Court considers clause in a Non-Disclosure Agreement

Awbury Technical Solutions v Karson Management: Clauses in Non-Disclosure Agreements

The parties to this dispute are both companies which structure insured financing deals (where the financing company limits its risk of loss through a (re)insurance policy).  A reinsurer with whom the claimant did business put the claimant in touch with the defendant as a potential funder for a certain transaction. The claimant then entered into a Non-Disclosure Agreement ("NDA") with the defendant and subsequently sent it a "Concept Summary", which included a provision that the information contained in it should be treated as confidential information. The claimant now alleges that the defendant is planning to use the confidential material contained in the Concept Summary for its own purposes (ie sharing it with reinsurers), and in breach of the NDA. The claimant sought an interim injunction from the English court.

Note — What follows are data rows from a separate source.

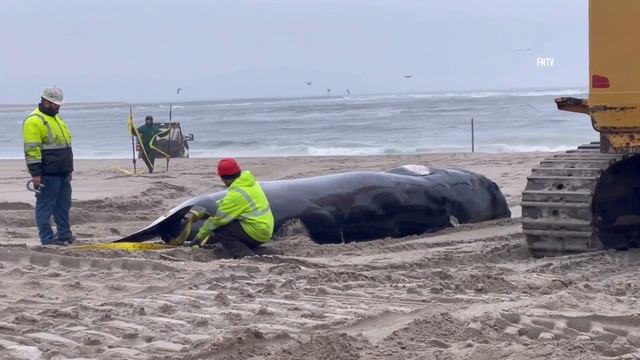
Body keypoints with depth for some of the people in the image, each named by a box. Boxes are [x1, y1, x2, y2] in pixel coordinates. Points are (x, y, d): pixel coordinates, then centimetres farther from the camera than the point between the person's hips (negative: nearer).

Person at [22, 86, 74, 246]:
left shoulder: (56, 118, 19)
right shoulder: (34, 121, -12)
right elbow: (32, 150, -18)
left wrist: (69, 168, 26)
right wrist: (35, 174, -22)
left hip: (62, 173, 9)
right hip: (47, 174, -9)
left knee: (64, 205, 14)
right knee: (45, 206, -3)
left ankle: (64, 234, 23)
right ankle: (47, 238, -1)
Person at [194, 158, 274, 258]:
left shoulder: (237, 194, -21)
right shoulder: (250, 182, 6)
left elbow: (219, 217, -13)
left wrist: (202, 233, -1)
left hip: (256, 232, -10)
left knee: (220, 230, -11)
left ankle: (245, 256, -16)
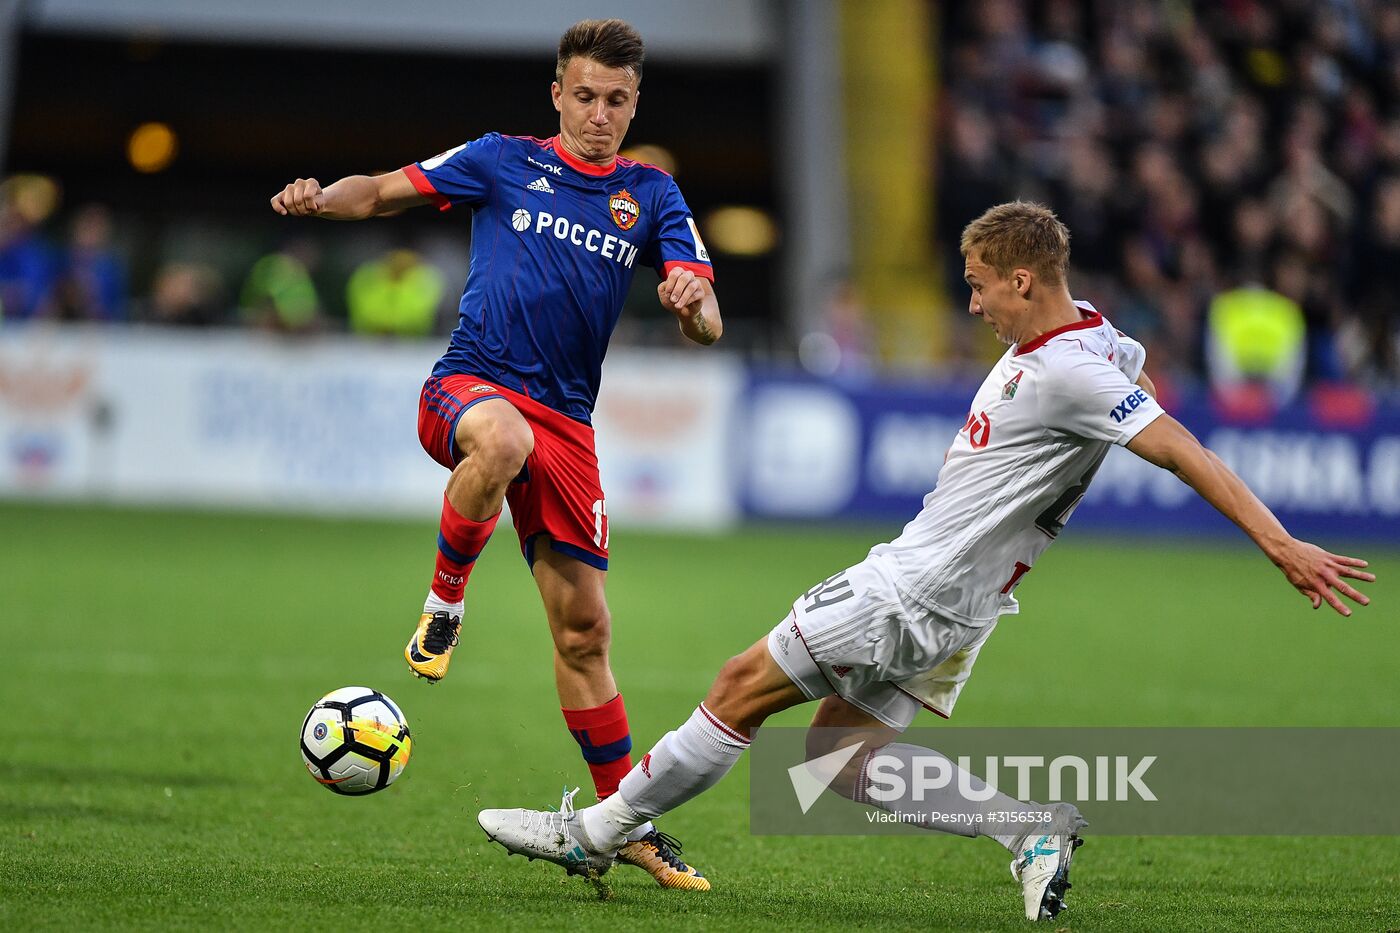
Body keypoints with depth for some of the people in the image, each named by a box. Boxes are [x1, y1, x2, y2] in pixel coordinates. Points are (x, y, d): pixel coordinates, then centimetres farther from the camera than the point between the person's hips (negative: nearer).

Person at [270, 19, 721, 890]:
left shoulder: (651, 195, 11)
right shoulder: (504, 162, 6)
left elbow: (707, 323, 3)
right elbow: (385, 191, 10)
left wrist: (692, 301, -22)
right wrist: (320, 199, -12)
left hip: (565, 419, 3)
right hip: (470, 385, -3)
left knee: (584, 627, 2)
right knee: (503, 439, -42)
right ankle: (445, 603, -19)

Butcher J considered the following issues raised in this case:

1) Did the application for an injunction contravene section 12 of the Human Rights Act 1998, which applies if the grant of relief by the court "might affect the exercise of the Convention right to freedom of expression"? It was submitted that section 12 applies because the claimant was seeking to prevent publication by the defendant of confidential information (and publication in this context was said to mean communication to some person other than the claimant). This was a novel argument and the judge accepted that section 12 can apply in a commercial context.

However, he rejected the argument that the defendant's freedom of expression was involved here: "where the communication is one that is made only for the purposes of furthering the financial interests of the communicator, the communication is made only to a very limited range of other individuals whose interest in it is simply to further their financial interests, and where there is no question of the information which is imparted being of a journalistic, literary or artistic nature I consider that it will not, some extraordinary feature apart, involve the right to freedom of expression".

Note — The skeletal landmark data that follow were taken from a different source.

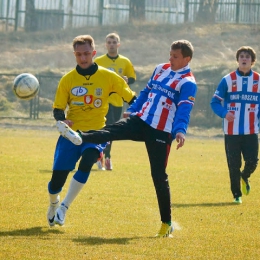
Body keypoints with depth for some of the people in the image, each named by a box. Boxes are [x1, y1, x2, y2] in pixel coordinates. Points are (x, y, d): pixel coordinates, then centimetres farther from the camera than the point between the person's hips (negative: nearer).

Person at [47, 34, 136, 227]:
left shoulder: (108, 77, -1)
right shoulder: (68, 79, 1)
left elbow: (132, 99, 4)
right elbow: (58, 108, 5)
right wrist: (62, 120, -16)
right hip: (72, 132, 1)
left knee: (86, 161, -33)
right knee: (57, 180, -5)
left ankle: (64, 207, -18)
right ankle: (53, 204, 33)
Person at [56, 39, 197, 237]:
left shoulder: (188, 83, -9)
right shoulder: (161, 69, 13)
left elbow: (184, 110, -23)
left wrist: (180, 130, -39)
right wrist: (132, 110, 22)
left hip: (161, 132, -6)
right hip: (139, 121, 6)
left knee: (159, 176, -5)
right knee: (112, 131, -19)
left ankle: (167, 223, 4)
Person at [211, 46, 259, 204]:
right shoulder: (228, 80, 0)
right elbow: (215, 102, 2)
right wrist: (224, 113, -16)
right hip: (231, 131, -1)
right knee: (234, 165, 0)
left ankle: (245, 177, 27)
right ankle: (237, 195, 18)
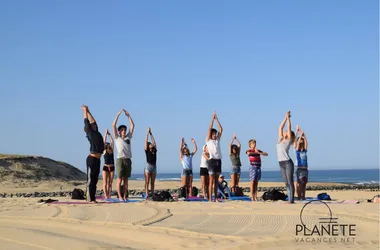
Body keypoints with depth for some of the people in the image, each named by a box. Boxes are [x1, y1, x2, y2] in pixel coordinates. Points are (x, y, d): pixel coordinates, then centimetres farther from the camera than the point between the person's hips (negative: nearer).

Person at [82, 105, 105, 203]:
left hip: (97, 159, 8)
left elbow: (93, 121, 26)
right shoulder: (90, 133, -2)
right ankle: (90, 199, -5)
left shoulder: (96, 133, 16)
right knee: (90, 179, -5)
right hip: (92, 159, -8)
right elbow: (86, 122, 1)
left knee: (95, 180, 8)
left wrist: (88, 111, 29)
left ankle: (92, 198, 11)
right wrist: (85, 111, 11)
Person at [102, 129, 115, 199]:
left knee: (110, 183, 4)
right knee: (105, 183, -4)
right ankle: (105, 195, -4)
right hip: (105, 167, -3)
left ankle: (109, 195, 5)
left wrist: (109, 135, 6)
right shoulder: (104, 151, 2)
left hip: (112, 167, 3)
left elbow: (112, 142, 5)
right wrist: (106, 133, 0)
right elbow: (104, 141, -3)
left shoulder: (112, 151, 10)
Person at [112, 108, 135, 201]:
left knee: (126, 179, 6)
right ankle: (120, 196, -5)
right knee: (119, 179, -5)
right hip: (120, 159, -4)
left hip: (128, 159, 4)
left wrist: (128, 115, 14)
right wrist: (118, 114, -2)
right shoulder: (117, 138, 6)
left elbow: (132, 126, 17)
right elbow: (113, 125, -2)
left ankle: (125, 196, 9)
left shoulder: (128, 137, 16)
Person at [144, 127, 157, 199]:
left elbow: (154, 142, 13)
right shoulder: (147, 151, 1)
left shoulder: (154, 150, 12)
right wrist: (148, 133, 3)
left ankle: (152, 195, 7)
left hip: (154, 166, 5)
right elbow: (146, 141, -2)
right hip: (148, 166, -5)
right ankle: (147, 195, -7)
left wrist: (151, 134, 15)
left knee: (152, 183, 7)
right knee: (147, 182, -4)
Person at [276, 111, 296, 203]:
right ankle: (289, 199, 8)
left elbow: (289, 128, -3)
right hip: (281, 163, 6)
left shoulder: (289, 140, 1)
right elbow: (280, 127, 19)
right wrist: (285, 117, 21)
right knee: (286, 183, 6)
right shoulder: (280, 139, 16)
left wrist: (288, 117, 4)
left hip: (288, 163, -6)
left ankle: (291, 200, -7)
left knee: (290, 182, -6)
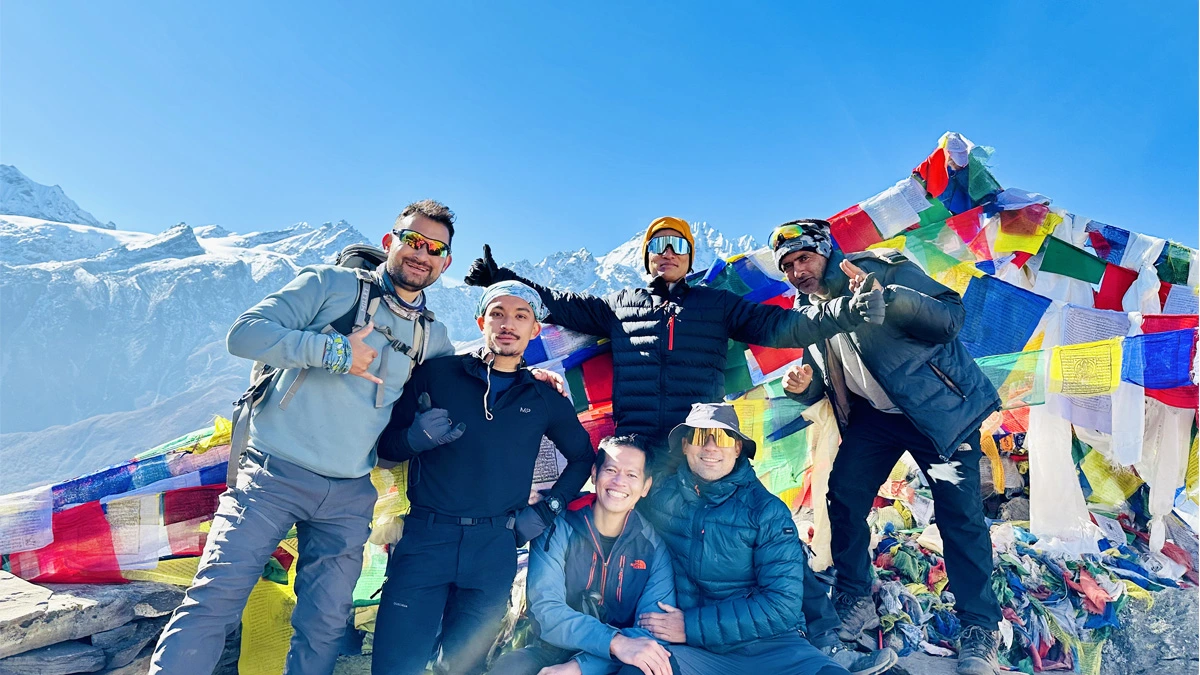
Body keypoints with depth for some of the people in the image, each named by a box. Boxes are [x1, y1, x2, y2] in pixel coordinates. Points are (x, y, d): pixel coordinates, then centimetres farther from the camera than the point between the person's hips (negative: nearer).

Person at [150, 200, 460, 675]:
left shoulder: (433, 338, 10)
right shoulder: (330, 285, -1)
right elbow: (244, 333, -8)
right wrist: (335, 352, -16)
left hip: (350, 498, 4)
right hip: (275, 475, -3)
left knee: (324, 628, 9)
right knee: (214, 600, -6)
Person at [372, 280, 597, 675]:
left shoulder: (545, 398, 7)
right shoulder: (436, 374, 1)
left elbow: (583, 457, 19)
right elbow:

2) What was the effect of the following clause in the NDA: "Clause 7: Remedies. The parties agree that any breach or threatened breach of this Agreement by a Recipient would cause not only financial harm, but irreparable harm to the Discloser; that money damages will not provide an adequate remedy. In the event of a breach or threatened breach of this Agreement by a Recipient, the Discloser shall, in addition to any other rights and remedies it may have, be entitled to an injunction (without the necessity of posting any bond or surety) restraining the Recipient from disclosing or using, in whole or in part, any Confidential Information."?

Butcher reviewed caselaw from other jurisdictions before concluding as follows:

(a) The clause did not have any significant relevance to the issue of what has to be established as to the likelihood of a breach occurring for the purpose of the grant of an interim injunction (ie whether it has to be established that (i) there is a serious issue to be tried as to whether there may be a breach, or (ii) that a breach is more likely than not to occur); and

(b) It is not determinative that the parties have agreed that damages would not be an adequate remedy (although this may provide some evidence that they would not be). It is for the court to ultimately decide, though;

(c) It is also not binding that the clause provides that the Discloser "shall be entitled to an injunction". Again, that is an issue for the court to decide, although it is a factor which the court can take into account.

On the facts, the judge decided that the interim injunction should be granted.